##### Extracted text

Images showing the host galaxy before the explosion of SN 2015L on the left and after on the right. SN 2015L is the brightest and most powerful explosion ever seen. Located about three billion light years away, the source appears tremendously bright for anything so far away -- roughly 200 times brighter than an average Supernova and temporarily 20 times brighter than all of the stars in our Milky Way Galaxy combined. Light emitted by SN 2015L at this rate in all directions at once would make it the most powerful explosion yet recorded. No known stellar object was thought to create an explosion this powerful, although pushing the theoretical limits for the spin-down of a highly-magnetized neutron star -- a magnetar -- gets close. (Image Credit: The Dark Energy Survey, B. Shappee, Las Cumbres Observatory, and the ASASSN team)


Records are made to be broken, as the expression goes, but rarely are records left so thoroughly in the dust. In 2015, stunned astronomers witnessed a cosmic explosion about 200 times more powerful than a typical Supernova event. And Supernovae already rank amongst the mightiest outbursts in the universe. This one was more than twice as luminous as the previous record-holding supernova.

At its peak intensity, SN 2015L (originally designated ASASSN-15lh) exhibited 570 billion times the luminosity of the Sun. If that statistic does not impress, consider that this luminosity level is approximately 20 times the entire output of the 100 billion stars in our Milky Way galaxy.

The record breaking blast is thought to be an outstanding example of a Superluminous Supernova (or Hypernova), a recently discovered and supremely rare variety of explosion unleashed by certain stars when they die. Scientists are frankly at a loss to explain what sorts of stars and stellar scenarios might be responsible for these types of extreme events.

SN 2015L is one of the closest Superluminous Supernovae ever observed, at around 3.8 billion light years away. Given its uncanny brightness and closeness, SN 2015L might offer key clues in unlocking the secrets of this baffling class of celestial detonation.

##########
##### Information provided

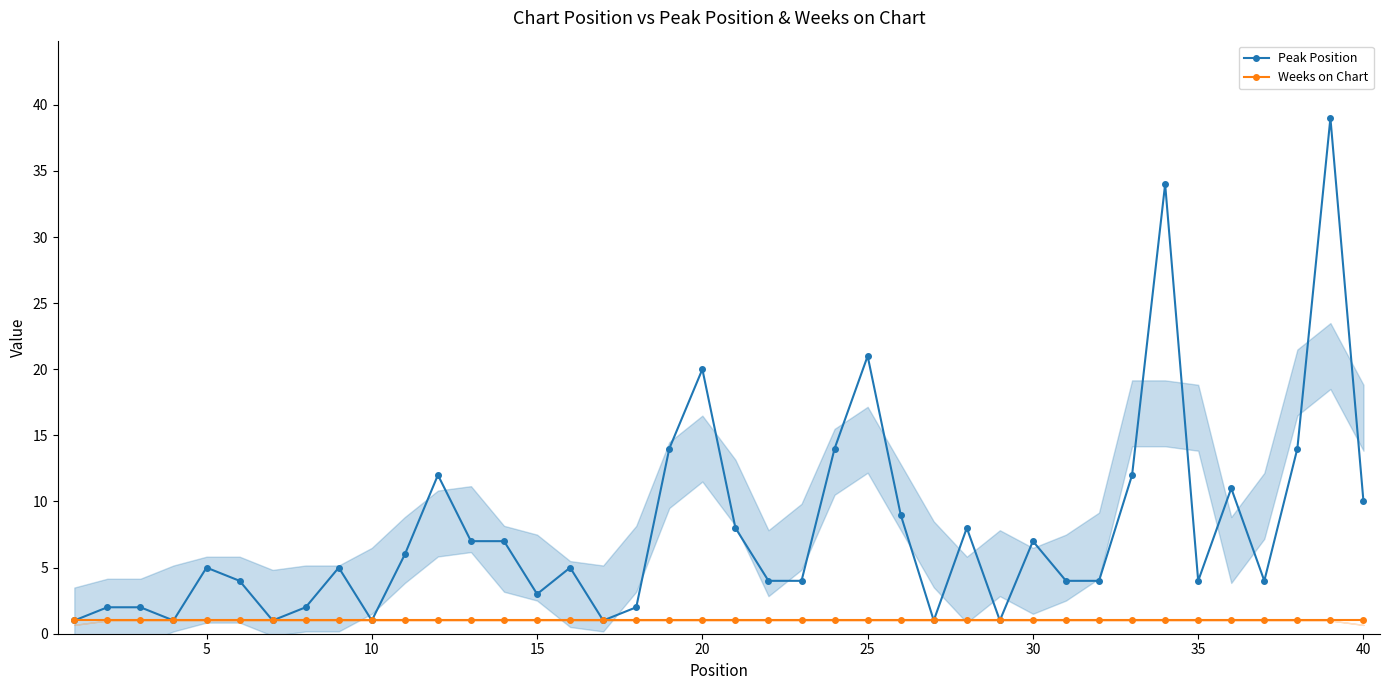

What is the difference between the maximum and minimum values in the Peak Position series?

38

##########

» **Directive**
Quote the SN 2015L passage word for word, starting with "The record breaking" and going on through "of celestial detonation.". You won't need the material.

» **Task output**
The record breaking blast is thought to be an outstanding example of a Superluminous Supernova (or Hypernova), a recently discovered and supremely rare variety of explosion unleashed by certain stars when they die. Scientists are frankly at a loss to explain what sorts of stars and stellar scenarios might be responsible for these types of extreme events.

SN 2015L is one of the closest Superluminous Supernovae ever observed, at around 3.8 billion light years away. Given its uncanny brightness and closeness, SN 2015L might offer key clues in unlocking the secrets of this baffling class of celestial detonation.